Private equity spending in healthcare in the second quarter of 2020 was roughly one-third its total in the prior-year period as the COVID-19 pandemic gives some investors pause, according to a new PitchBook report.
U.S. private equity deals in the healthcare sector totaled $8.5 billion in the quarter ended June 30, compared with about $24.2 billion in the second quarter of 2019, per the new report from PitchBook, a Seattle-based data and research firm focused on private capital markets. Healthcare deals comprised 9% of PE spending across all industries in the recently-ended quarter, down from 11% in the 2019 period.
That follows a 45% dip in PE healthcare investment the first quarter of 2020 year-over-year, from almost $28 billion to $15 billion in the recently-ended quarter.
The lower spending is probably not indicative of a longterm trend; healthcare is still an attractive area for private equity investors, said Wylie Fernyhough, the report’s author and a senior private equity analyst with PitchBook.
“By the end of the year we very well could see it on pace for last year,” he said.
Providers of all sizes nationwide have seen their volumes—and, consequently, their revenue—plummet in recent months as they’ve been forced to suspend procedures during the COVID-19 pandemic. That’s caused private equity investors to pause or cancel several healthcare deals as they wait to see when or whether revenue will return to outpatient medical practices, Fernyhough said.
Some investors are also holding off on deals until after the November presidential election, as they’re leery of paying too much for a company that might lose value down the road if there’s a significant shift in health policy.
“That’s also something that’s giving private equity investors pause,” Fernyhough said. “That’s not to say that won’t pick up depending on who becomes president.”
Further, it’s not unusual to see 2 or 3 percentage point swings in healthcare because of one or two larger deals, Fernyhough said.
Across all industries, PitchBook found that U.S. private equity dealmakers closed on 2,173 deals totaling $326.7 billion in the first half of 2020, down almost 20% from the first half of 2019. Private equity deal value in the second quarter of 2020 was down more than one-third from its value in the second quarter of 2019.

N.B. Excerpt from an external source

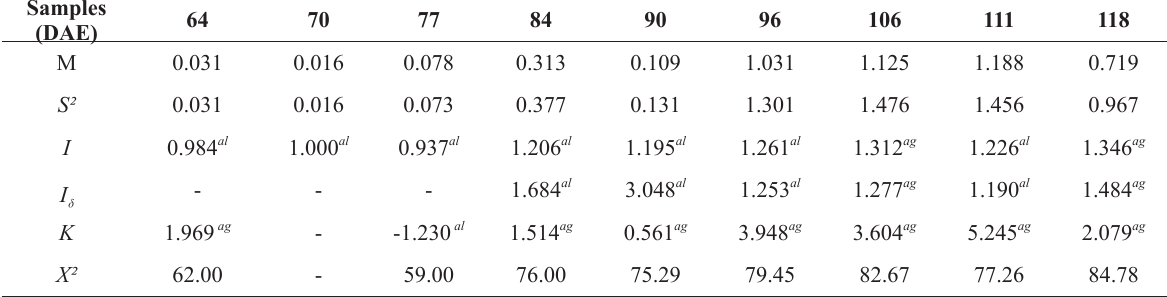
Dispersion indices of the spatial distribution of the stink bug E. heros in cotton, Dourados - MS, Brazil. Samples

The COVID-19 pandemic has had an even bigger effect on exits. Through the first half of 2020, U.S. private equity firms have closed 392 exits valued at a combined $134.8 billion, the report found. Announced global PE exits were down about 70% in May 2020 compared with May 2019. The culprit, the report noted, is a steep falloff in portfolio company valuations.
The pandemic has also prompted PE firms to quickly pivot to so-called private investments in public equity (PIPE) deals, which is when they buy stock directly from a public company, typically for less than market price. These types of deals have gained popularity as public companies seek to raise capital amid falling equity valuations.
One example of a healthcare PIPE deal Fernyhough cited was Blackstone Group’s $2 billion investment in Alnylam Pharmaceuticals, a Cambridge, Mass.-based drugmaker that’s developing a COVID-19 treatment. Included in the Blackstone deal is a $100 million stock purchase and $1 billion in royalties.
PIPE deals in other sectors include Ares and Providence Equity Partners buying $400 million in convertible preferred stock from Outfront Media and Great Hill Partners and Charlesbank Capital Partners helping Wayfair raise $535 million in five-year convertible senior notes.